* **ASSIGNMENT**: One part of the entries below is wanted: the lines from the one containing "Technologies" through the one containing "relay Agent | |". Write those out exactly and nothing else.

Source records

+ + + + +

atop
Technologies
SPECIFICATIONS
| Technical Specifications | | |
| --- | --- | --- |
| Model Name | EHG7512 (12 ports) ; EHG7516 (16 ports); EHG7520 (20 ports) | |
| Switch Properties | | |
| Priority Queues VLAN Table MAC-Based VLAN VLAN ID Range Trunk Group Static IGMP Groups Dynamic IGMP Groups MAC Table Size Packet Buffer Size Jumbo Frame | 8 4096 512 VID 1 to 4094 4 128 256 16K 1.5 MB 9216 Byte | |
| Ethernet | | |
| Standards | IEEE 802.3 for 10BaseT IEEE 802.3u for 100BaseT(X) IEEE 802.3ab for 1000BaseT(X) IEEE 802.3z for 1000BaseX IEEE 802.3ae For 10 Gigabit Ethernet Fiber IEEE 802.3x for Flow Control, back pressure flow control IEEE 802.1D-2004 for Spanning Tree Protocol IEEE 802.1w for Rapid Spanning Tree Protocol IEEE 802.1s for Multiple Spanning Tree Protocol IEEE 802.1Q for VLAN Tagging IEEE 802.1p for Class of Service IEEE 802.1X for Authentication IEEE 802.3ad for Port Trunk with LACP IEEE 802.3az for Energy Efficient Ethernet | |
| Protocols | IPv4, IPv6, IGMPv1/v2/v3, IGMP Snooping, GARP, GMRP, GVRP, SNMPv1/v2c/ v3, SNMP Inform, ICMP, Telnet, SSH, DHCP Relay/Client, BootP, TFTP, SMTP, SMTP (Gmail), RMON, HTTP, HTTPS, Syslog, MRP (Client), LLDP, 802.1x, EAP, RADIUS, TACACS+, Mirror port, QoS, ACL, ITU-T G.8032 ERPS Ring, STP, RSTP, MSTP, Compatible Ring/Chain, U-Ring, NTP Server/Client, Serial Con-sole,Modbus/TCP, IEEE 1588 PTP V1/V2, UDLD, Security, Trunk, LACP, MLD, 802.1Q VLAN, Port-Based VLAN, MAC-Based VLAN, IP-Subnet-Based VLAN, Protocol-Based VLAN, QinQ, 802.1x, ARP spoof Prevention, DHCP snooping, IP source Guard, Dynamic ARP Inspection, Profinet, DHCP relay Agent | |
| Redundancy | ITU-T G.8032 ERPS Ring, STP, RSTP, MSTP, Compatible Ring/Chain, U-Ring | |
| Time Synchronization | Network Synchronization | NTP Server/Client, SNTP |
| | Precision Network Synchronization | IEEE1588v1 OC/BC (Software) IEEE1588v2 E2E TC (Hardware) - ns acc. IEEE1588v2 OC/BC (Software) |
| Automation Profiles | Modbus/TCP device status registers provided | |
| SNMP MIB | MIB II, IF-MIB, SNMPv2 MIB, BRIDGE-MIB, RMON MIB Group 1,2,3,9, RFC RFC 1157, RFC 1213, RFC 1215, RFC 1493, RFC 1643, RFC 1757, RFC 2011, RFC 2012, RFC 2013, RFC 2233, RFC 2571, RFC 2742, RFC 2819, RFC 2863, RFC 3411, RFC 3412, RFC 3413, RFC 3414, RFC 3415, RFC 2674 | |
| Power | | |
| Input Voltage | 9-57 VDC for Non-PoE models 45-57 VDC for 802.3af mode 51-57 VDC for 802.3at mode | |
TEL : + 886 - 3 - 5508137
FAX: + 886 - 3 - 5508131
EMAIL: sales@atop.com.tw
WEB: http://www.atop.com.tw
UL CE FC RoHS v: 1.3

+ + + + +

* **EXERCISE OUTPUT**:
Technologies
SPECIFICATIONS
| Technical Specifications | | |
| --- | --- | --- |
| Model Name | EHG7512 (12 ports) ; EHG7516 (16 ports); EHG7520 (20 ports) | |
| Switch Properties | | |
| Priority Queues VLAN Table MAC-Based VLAN VLAN ID Range Trunk Group Static IGMP Groups Dynamic IGMP Groups MAC Table Size Packet Buffer Size Jumbo Frame | 8 4096 512 VID 1 to 4094 4 128 256 16K 1.5 MB 9216 Byte | |
| Ethernet | | |
| Standards | IEEE 802.3 for 10BaseT IEEE 802.3u for 100BaseT(X) IEEE 802.3ab for 1000BaseT(X) IEEE 802.3z for 1000BaseX IEEE 802.3ae For 10 Gigabit Ethernet Fiber IEEE 802.3x for Flow Control, back pressure flow control IEEE 802.1D-2004 for Spanning Tree Protocol IEEE 802.1w for Rapid Spanning Tree Protocol IEEE 802.1s for Multiple Spanning Tree Protocol IEEE 802.1Q for VLAN Tagging IEEE 802.1p for Class of Service IEEE 802.1X for Authentication IEEE 802.3ad for Port Trunk with LACP IEEE 802.3az for Energy Efficient Ethernet | |
| Protocols | IPv4, IPv6, IGMPv1/v2/v3, IGMP Snooping, GARP, GMRP, GVRP, SNMPv1/v2c/ v3, SNMP Inform, ICMP, Telnet, SSH, DHCP Relay/Client, BootP, TFTP, SMTP, SMTP (Gmail), RMON, HTTP, HTTPS, Syslog, MRP (Client), LLDP, 802.1x, EAP, RADIUS, TACACS+, Mirror port, QoS, ACL, ITU-T G.8032 ERPS Ring, STP, RSTP, MSTP, Compatible Ring/Chain, U-Ring, NTP Server/Client, Serial Con-sole,Modbus/TCP, IEEE 1588 PTP V1/V2, UDLD, Security, Trunk, LACP, MLD, 802.1Q VLAN, Port-Based VLAN, MAC-Based VLAN, IP-Subnet-Based VLAN, Protocol-Based VLAN, QinQ, 802.1x, ARP spoof Prevention, DHCP snooping, IP source Guard, Dynamic ARP Inspection, Profinet, DHCP relay Agent | |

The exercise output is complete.